“Change is the end result of all true learning.” — Leo Buscaglia
Fink’s taxonomy of significant learning attempts to answer the question: What are the ways in which learning can be significant? He shares how significant learning is interactive and multidimensional:
“In the process of constructing this taxonomy, I was guided by a particular perspective on learning: I defined learning in terms of change. For learning to occur, there has to be some kind of change in the learner. No change, no learning. And significant learning requires that there be some kind of lasting change that is important in terms of the learner’s life. With this perspective in mind, I created a taxonomy that includes six kinds of significant learning.
If we have or can develop a language and a conceptual framework for identifying the multiple ways in which learning can be significant, then teachers can decide which of various kinds of significant learning they want to support and promote in a given course or learning experience.”
His taxonomy enables us to view ‘significant learning’ through the lenses of:
- Foundational Knowledge — understanding and remembering key information and ideas.
- Applied Knowledge — improved skills; critical, reflective, and practical thinking; transfer of learning to projects, etc.

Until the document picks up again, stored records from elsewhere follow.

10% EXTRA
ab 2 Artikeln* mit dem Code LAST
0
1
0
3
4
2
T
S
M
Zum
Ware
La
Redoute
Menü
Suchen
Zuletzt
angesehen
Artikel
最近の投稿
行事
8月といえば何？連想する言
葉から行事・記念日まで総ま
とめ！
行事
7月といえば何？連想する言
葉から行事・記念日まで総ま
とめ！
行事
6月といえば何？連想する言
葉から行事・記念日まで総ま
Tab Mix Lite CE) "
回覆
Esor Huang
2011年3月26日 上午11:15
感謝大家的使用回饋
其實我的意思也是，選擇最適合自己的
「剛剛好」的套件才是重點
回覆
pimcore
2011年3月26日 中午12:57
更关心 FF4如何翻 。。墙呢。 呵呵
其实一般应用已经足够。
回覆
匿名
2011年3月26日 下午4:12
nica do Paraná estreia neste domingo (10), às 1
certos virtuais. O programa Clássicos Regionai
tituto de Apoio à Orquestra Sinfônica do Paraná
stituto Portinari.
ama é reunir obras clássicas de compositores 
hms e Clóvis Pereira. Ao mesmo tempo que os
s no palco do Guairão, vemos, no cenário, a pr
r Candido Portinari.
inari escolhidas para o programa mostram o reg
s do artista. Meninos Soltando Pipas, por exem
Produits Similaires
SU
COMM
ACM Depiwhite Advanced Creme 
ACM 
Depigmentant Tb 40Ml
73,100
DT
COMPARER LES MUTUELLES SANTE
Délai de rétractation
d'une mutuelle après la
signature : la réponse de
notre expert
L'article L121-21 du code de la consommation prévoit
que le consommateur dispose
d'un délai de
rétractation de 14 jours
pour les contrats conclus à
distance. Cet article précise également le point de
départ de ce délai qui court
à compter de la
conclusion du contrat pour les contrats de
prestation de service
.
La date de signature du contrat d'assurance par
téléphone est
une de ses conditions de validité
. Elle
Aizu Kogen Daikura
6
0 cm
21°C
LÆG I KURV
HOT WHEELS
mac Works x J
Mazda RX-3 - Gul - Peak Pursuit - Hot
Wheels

- Integrated Knowledge — the ability to connect people, everyday life, and related ideas.
- Human Dimension — learning something about themselves, or others.
- Caring — this is about encouraging enthusiasm, and developing new interests, feelings, and values.

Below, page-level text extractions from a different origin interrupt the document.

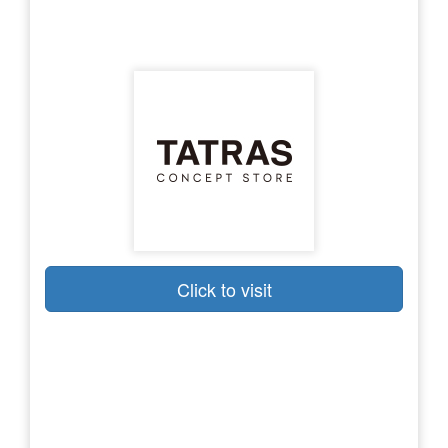
Click to visit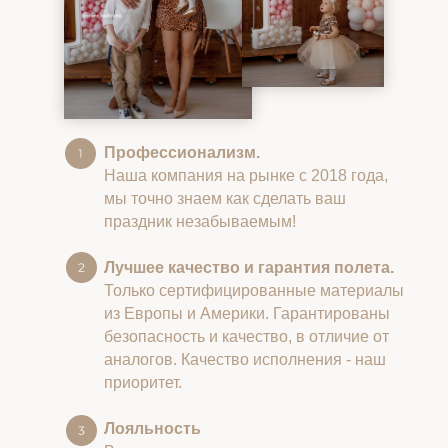
Профессионализм.
Наша компания на рынке с 2018 года,
мы точно знаем как сделать ваш
праздник незабываемым!
Лучшее качество и гарантия полета.
Только сертифицированные материалы
из Европы и Америки. Гарантированы
безопасность и качество, в отличие от
аналогов. Качество исполнения - наш
приоритет.
Лояльность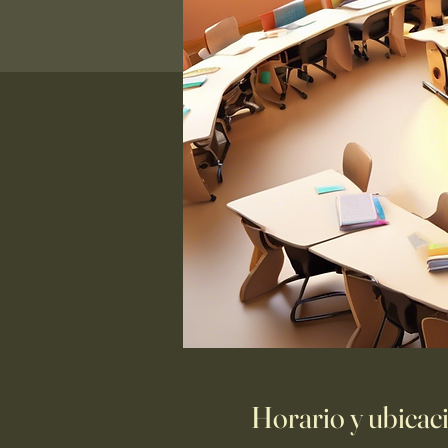
Horario y ubicac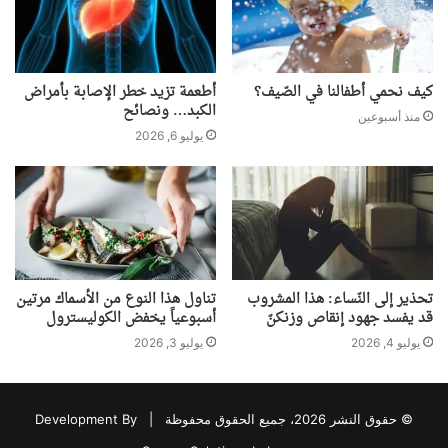
كيف نحمي أطفالنا في الصّيف؟
أطعمة تزيد خطر الإصابة بأمراض
الكبد… ونصائح
منذ أسبوعين
يوليو 6, 2026
تحذير إلى النّساء: هذا المشروب
تناول هذا النوع من الأسماك مرتين
قد يفسد جهود إنقاص وزنكنّ
أسبوعياً يخفض الكوليسترول
يوليو 4, 2026
يوليو 3, 2026
© حقوق النشر 2026، جميع الحقوق محفوظة |
Development By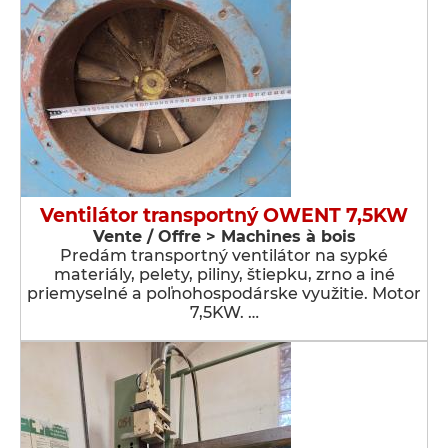
Ventilátor transportný OWENT 7,5KW
Vente / Offre > Machines à bois
Predám transportný ventilátor na sypké
materiály, pelety, piliny, štiepku, zrno a iné
priemyselné a poľnohospodárske využitie. Motor
7,5KW. …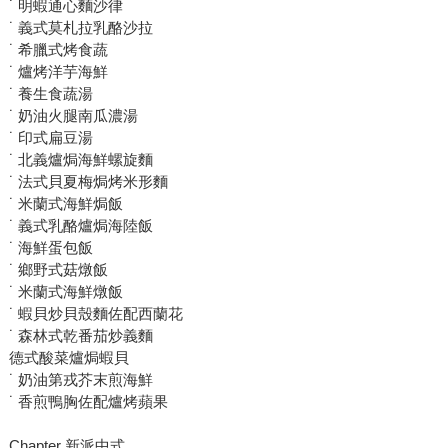
˙ 明蝦通心麵沙律
˙ 義式莫札拉乳酪沙拉
˙ 希臘式烤食蔬
˙ 爐烤洋芋海鮮
˙ 養生食蔬湯
˙ 奶油火腿南瓜濃湯
˙ 印式扁豆湯
˙ 北義爐焗海鮮螺旋麵
˙ 法式貝夏梅焗烤米形麵
˙ 米蘭式海鮮焗飯
˙ 義式乳酪爐焗海陸飯
˙ 海鮮蛋包飯
˙ 鄉野式菇燉飯
˙ 米蘭式海鮮燉飯
˙ 蝦貝炒貝殼麵佐配西蘭花
˙ 森林式乾番茄炒義麵
德式酸菜爐焗蝦貝
˙ 奶油第戎芥末煎海鮮
˙ 香煎鴨胸佐配爐烤蘋果
Chapter 新派中式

- Learning How To Learn — becoming a better learner, a more self-directed learner.
Similar to the CanMeds’ medical expert roles, Fink’s taxonomy and the CanMeds framework both kaleidoscope the interactive and multi-dimensional nature of learning. Regarding development of the The CanMeds framework, the The Royal College of Physicians and Surgeons of Canada notes:
“The process of identifying the core abilities involved translating the available evidence on effective practice into educationally useful elements. The result was a new multifaceted framework of physician competence that comprises numerous competencies. To be useful,
these were organized thematically around “meta-competencies” or physician Roles for CanMEDS. Traditionally medical education has articulated competence around core medical expertise. In the CanMEDS construct, Medical Expert is the central integrative Role, not the only one. Domains of ability that have long been described for or displayed by the effective physician were made more explicit and re-emphasized. Hence the seven CanMEDS Roles.”